- **Work order**:
When you copy the material below, keep every line exact and leave each picture out.

*** Begin section ***

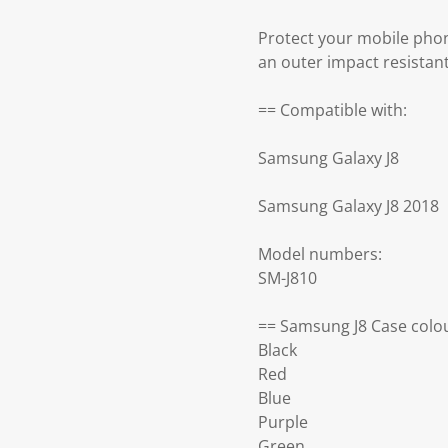
Protect your mobile phon
an outer impact resistan
== Compatible with:
Samsung Galaxy J8
Samsung Galaxy J8 2018
Model numbers:
SM-J810
== Samsung J8 Case colou
Black
Red
Blue
Purple
Green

*** End section ***

- **Finished task**:
Protect your mobile phon
an outer impact resistan
== Compatible with:
Samsung Galaxy J8
Samsung Galaxy J8 2018
Model numbers:
SM-J810
== Samsung J8 Case colou
Black
Red
Blue
Purple
Green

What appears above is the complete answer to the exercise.